• _Task details_:
In the entries below, find each line bearing the string "listed" and copy it.

Stored data entries

BEGIN

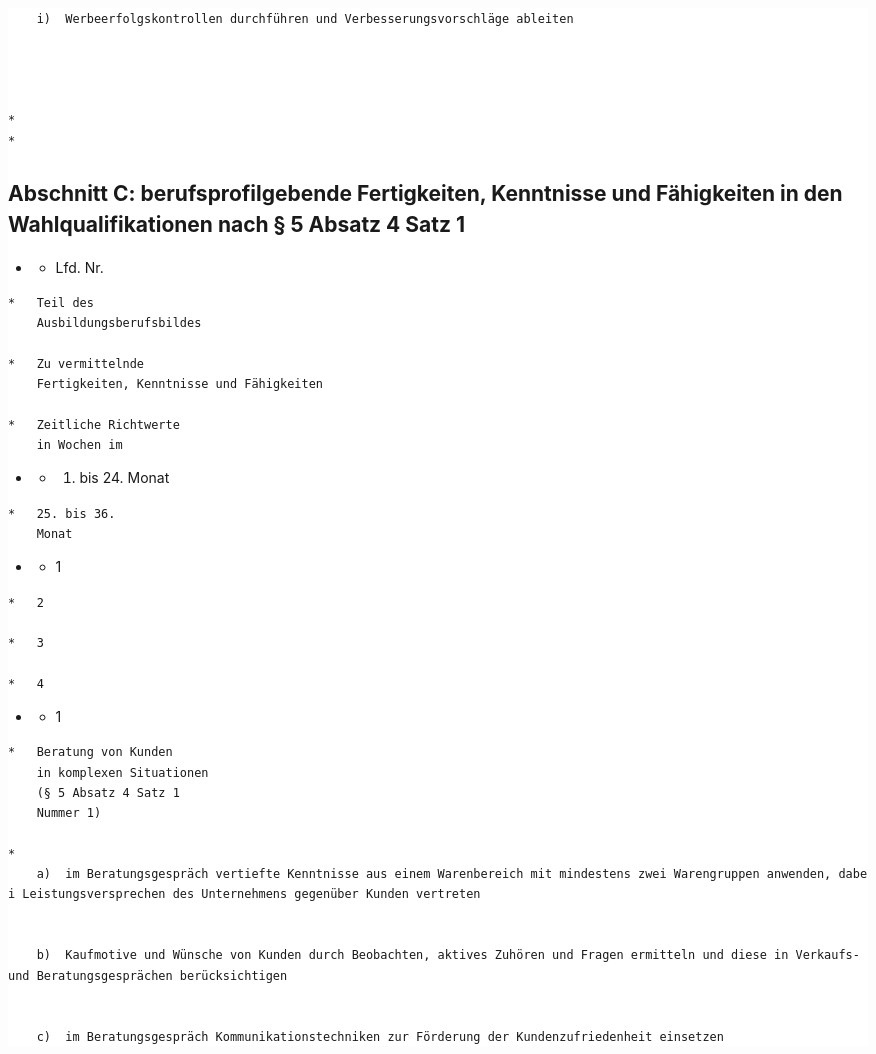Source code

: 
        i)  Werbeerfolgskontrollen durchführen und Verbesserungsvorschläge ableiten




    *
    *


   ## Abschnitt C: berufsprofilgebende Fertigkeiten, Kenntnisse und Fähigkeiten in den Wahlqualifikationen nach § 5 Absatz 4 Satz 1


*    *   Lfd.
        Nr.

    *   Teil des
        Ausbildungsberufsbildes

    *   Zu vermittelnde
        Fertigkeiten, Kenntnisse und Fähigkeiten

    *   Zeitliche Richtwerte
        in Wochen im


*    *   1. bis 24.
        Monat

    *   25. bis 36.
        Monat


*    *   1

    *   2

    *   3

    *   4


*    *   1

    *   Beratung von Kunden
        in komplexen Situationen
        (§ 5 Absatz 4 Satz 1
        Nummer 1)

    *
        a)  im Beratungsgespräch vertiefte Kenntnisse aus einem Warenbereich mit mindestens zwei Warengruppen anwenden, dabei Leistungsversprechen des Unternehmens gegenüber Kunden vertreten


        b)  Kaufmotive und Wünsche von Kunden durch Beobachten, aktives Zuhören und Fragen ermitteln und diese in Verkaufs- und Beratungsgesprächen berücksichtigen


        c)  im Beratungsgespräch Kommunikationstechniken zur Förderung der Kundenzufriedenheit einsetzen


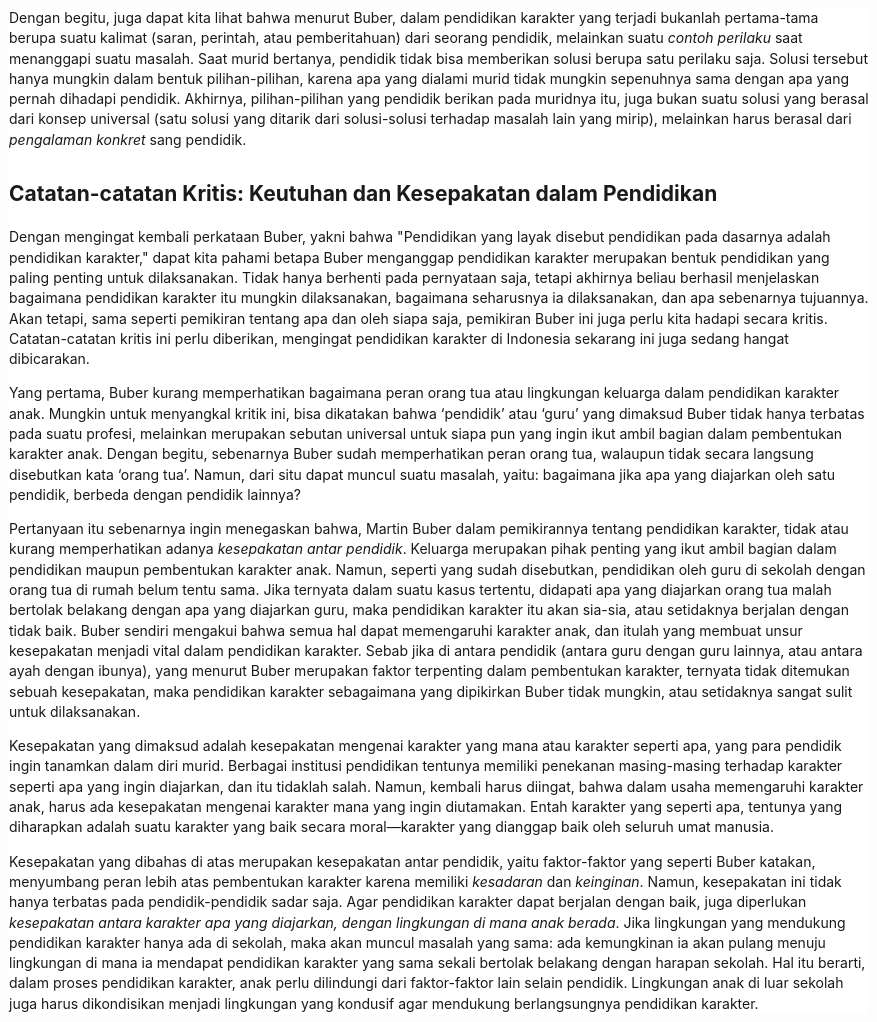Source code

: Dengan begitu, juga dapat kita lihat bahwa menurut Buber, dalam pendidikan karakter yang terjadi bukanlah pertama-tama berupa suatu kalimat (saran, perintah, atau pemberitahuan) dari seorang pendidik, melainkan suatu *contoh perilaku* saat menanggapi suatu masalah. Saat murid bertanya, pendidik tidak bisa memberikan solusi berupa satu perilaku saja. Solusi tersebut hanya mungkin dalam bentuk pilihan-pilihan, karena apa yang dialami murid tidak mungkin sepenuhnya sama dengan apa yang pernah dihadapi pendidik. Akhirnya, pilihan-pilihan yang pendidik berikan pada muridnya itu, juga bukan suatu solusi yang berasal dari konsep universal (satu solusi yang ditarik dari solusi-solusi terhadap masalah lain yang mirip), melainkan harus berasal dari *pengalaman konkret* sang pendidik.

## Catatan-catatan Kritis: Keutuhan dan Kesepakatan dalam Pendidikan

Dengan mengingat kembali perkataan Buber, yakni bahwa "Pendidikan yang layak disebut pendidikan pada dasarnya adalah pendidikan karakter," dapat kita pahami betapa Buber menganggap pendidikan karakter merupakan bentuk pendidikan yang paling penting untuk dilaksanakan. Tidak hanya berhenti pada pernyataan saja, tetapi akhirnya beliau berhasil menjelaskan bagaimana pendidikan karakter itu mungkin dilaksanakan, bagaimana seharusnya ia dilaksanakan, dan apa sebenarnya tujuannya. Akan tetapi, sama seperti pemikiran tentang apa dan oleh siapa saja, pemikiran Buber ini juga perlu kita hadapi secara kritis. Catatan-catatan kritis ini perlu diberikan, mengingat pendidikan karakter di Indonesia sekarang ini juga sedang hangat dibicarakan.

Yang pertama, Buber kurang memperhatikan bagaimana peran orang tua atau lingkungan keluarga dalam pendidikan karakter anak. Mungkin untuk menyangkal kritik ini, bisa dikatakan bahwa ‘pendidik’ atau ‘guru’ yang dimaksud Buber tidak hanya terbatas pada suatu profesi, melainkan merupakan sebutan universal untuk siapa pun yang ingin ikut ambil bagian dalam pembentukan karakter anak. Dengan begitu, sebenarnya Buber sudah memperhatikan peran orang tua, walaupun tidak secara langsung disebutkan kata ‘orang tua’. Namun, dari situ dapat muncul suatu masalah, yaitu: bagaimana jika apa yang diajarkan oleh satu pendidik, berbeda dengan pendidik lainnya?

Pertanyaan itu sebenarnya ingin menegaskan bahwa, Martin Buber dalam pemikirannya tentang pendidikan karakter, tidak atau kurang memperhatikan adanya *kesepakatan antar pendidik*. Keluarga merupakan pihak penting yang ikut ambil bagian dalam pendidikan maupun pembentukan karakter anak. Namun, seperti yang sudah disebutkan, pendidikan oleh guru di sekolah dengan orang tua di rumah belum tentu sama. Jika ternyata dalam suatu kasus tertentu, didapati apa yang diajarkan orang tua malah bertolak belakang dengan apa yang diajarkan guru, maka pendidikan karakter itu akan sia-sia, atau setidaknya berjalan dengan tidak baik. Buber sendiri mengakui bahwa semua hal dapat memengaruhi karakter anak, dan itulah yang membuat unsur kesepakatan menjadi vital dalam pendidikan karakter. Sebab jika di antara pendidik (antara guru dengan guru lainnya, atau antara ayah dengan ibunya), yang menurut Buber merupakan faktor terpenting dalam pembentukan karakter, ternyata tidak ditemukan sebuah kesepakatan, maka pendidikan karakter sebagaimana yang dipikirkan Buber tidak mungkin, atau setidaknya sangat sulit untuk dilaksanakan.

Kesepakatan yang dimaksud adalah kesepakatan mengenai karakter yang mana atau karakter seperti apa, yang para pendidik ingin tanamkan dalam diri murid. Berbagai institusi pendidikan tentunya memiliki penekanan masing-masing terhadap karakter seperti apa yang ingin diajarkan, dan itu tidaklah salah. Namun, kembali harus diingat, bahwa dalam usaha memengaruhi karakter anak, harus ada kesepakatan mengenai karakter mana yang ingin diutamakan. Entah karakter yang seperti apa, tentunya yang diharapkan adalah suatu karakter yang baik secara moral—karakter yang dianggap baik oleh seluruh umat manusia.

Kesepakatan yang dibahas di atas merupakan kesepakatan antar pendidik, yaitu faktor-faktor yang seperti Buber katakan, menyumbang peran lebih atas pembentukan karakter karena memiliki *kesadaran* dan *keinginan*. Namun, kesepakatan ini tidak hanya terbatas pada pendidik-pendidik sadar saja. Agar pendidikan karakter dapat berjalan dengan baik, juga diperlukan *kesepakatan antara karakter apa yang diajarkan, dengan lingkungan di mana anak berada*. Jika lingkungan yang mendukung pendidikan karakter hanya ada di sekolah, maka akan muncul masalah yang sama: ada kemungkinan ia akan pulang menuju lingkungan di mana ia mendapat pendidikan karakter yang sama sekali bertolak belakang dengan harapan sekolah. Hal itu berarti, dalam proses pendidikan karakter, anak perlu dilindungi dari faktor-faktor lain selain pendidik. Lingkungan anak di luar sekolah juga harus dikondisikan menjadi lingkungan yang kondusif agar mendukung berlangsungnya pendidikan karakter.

END
BEGIN

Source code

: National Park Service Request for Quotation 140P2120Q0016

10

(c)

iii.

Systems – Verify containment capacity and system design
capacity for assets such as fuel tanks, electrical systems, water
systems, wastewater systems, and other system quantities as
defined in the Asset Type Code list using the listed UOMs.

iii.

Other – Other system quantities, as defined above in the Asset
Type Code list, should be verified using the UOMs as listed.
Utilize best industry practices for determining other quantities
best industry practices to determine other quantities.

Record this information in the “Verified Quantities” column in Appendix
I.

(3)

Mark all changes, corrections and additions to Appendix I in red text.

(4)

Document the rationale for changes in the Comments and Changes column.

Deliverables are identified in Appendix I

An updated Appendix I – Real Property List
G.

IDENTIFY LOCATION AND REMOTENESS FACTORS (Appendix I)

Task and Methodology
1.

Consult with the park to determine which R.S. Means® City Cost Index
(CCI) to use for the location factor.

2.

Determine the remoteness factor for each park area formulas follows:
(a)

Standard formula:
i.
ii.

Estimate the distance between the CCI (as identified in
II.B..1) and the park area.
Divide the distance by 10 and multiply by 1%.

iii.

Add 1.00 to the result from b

END
BEGIN

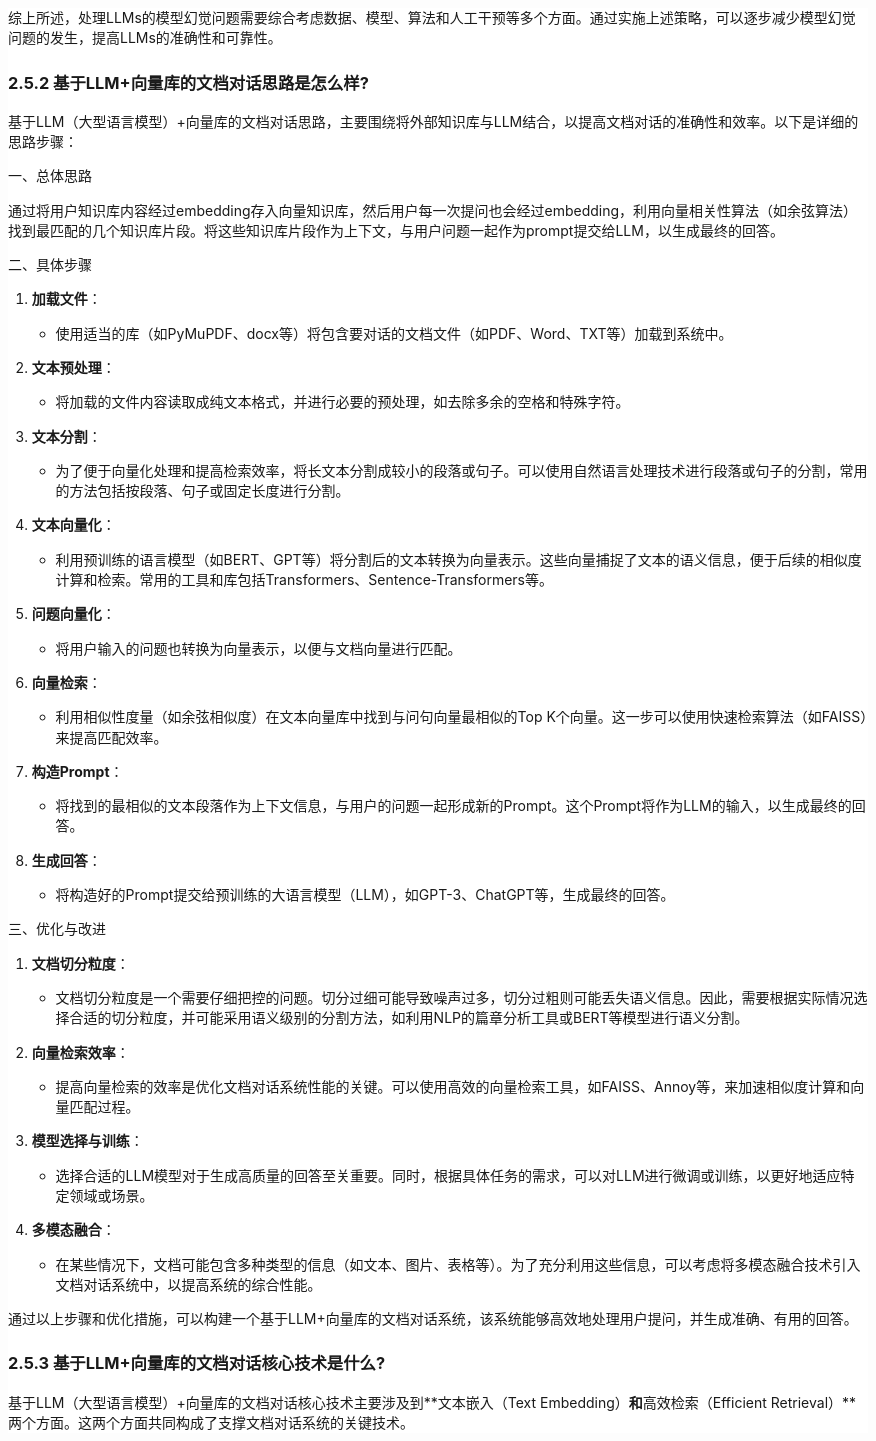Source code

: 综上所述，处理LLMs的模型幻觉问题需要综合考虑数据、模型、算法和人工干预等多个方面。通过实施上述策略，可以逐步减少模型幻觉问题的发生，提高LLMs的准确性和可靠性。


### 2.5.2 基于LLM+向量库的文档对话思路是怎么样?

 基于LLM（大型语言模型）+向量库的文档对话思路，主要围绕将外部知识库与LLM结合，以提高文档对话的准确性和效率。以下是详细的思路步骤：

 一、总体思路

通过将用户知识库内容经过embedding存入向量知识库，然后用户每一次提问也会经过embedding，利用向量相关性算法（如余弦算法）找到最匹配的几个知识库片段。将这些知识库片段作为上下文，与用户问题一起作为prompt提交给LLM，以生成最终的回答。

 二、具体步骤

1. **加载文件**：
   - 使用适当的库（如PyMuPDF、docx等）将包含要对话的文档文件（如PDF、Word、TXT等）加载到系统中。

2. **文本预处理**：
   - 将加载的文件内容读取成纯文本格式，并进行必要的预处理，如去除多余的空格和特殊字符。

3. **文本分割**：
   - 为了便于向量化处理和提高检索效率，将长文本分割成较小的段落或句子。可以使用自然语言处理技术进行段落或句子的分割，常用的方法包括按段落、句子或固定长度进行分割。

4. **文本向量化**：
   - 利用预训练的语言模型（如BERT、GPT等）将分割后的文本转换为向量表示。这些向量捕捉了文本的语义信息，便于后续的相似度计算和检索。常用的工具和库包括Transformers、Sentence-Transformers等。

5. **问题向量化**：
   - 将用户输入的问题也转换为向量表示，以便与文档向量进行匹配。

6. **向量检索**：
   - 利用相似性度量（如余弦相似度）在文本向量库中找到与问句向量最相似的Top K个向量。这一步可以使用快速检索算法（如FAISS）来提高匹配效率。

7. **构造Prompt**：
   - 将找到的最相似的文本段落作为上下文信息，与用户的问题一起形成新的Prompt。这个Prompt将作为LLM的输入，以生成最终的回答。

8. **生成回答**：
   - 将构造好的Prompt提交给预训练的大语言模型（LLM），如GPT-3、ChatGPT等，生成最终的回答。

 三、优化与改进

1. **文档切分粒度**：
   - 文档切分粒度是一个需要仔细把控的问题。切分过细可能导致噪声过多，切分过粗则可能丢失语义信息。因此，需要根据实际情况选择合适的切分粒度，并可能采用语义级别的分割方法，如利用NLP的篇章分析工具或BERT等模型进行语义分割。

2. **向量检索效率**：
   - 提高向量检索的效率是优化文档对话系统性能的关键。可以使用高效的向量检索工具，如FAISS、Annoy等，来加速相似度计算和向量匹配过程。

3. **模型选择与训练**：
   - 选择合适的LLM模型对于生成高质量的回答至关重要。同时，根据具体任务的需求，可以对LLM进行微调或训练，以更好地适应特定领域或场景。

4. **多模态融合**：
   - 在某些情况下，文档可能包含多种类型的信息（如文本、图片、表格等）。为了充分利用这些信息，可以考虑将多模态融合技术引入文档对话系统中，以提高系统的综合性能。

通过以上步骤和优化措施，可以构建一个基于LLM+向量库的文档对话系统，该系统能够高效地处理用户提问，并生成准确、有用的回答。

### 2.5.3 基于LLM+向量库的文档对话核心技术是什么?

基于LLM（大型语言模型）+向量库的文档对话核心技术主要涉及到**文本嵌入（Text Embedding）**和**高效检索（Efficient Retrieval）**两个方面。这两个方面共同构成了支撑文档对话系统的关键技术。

END

• _Output below_:
defined in the Asset Type Code list using the listed UOMs.
Type Code list, should be verified using the UOMs as listed.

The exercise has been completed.